2001.2009. Entre la première reconnaissance institutionnelle de la
scène de Boulazac et celle, nationale et déjà célébrée ce jour se
sont écoulées 9 années, ou plutôt saisons, car c’est de culture et de
spectacles qu’il s’agit ici. Cette belle tranche de vie peut nous
indiquer que le temps institutionnel n’est pas obligatoirement le
même que celui de la création ou que celui qui rythme l’activité d’un
centre culturel, situé à Boulazac, dans l’agglomération de Périgueux,
en Dordogne. Elle nous signifie surtout que ces neuf saisons sont
celles des Arts sauts, de Johann le Guillerm, de Jérôme Thomas, du
GdRA, de Mathurin Bolze. Aux côtés des arts du cirque, ce furent
également des saisons qui ont vu éclore des jeunes talents ou vécu
en direct la confrontation avec des grands noms du théâtre, de la
musique ou de la danse. Rappelons-nous les Tchekhov de Lacascade,
La Religieuse d’Anne Théron, Patrice Chéreau, l’immense Jacques
Bonnaffé, Dominique Blanc ou les danses engagées de Farid’O ou
de Peeping Tom. Chacun de ces projets a participé à cette
reconnaissance, l’a construite autant que les seules créations
circassiennes. Le cirque n’est pas seul, n’est pas fétichisé. Sur scène,
la porosité avec les arts frères comme la revendication d’une
technique unique sont des faits admis et salutaires : l’idée de culture
et des arts résiste alors à une double définition, celle d’un monde
d’objets hérités et bridés par le testament, et celle du nécessaire
métissage. Au cœur de ce projet, cette pluridisciplinarité ouvre sur
une saison, voyageant librement parmi des œuvres du répertoire
ou contemporaines.

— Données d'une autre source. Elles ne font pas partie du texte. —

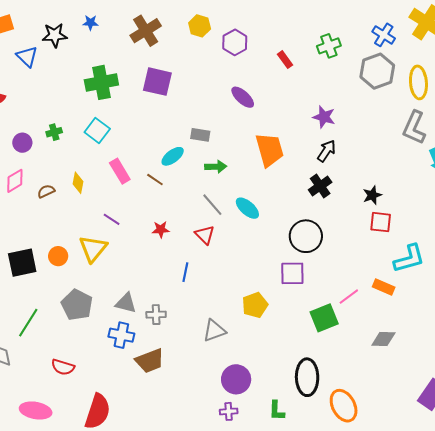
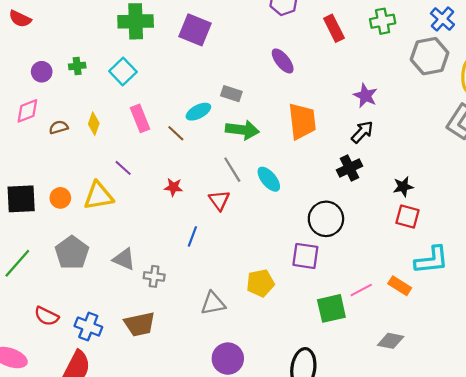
red rectangle: (285, 60) -> (334, 28), size x1.4
green arrow: (216, 167) -> (242, 130), size x1.4
yellow triangle: (93, 249) -> (99, 196), turned 32
blue cross: (121, 335) -> (88, 327), moved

Les Corses d’A Filetta, la voix jazz de la franco-
béninoise Mina Agossi ou la danse flamenco sublimée par
Aurélien Bory voisinent avec une relecture savoureuse de Pagnol par
des Flamands et de Molière par Bérangère Jannelle. Jean-Louis
Trintignant vient célébrer la poésie du XXesiècle avec Desnos, Vian
et Prévert et Anne Conti rend hommage à toutes les femmes
avec un auteur de notre siècle. Et le cirque de cette saison, peut-être
un peu plus légitime que les années précédentes, ne rentre pas
pour autant dans le rang. Malgré le label et l’institutionnalisation qui
va avec, le CirkVOST, AOC et tous les autres continuent sur les pistes
à surprendre, émouvoir, faire rire et rassembler.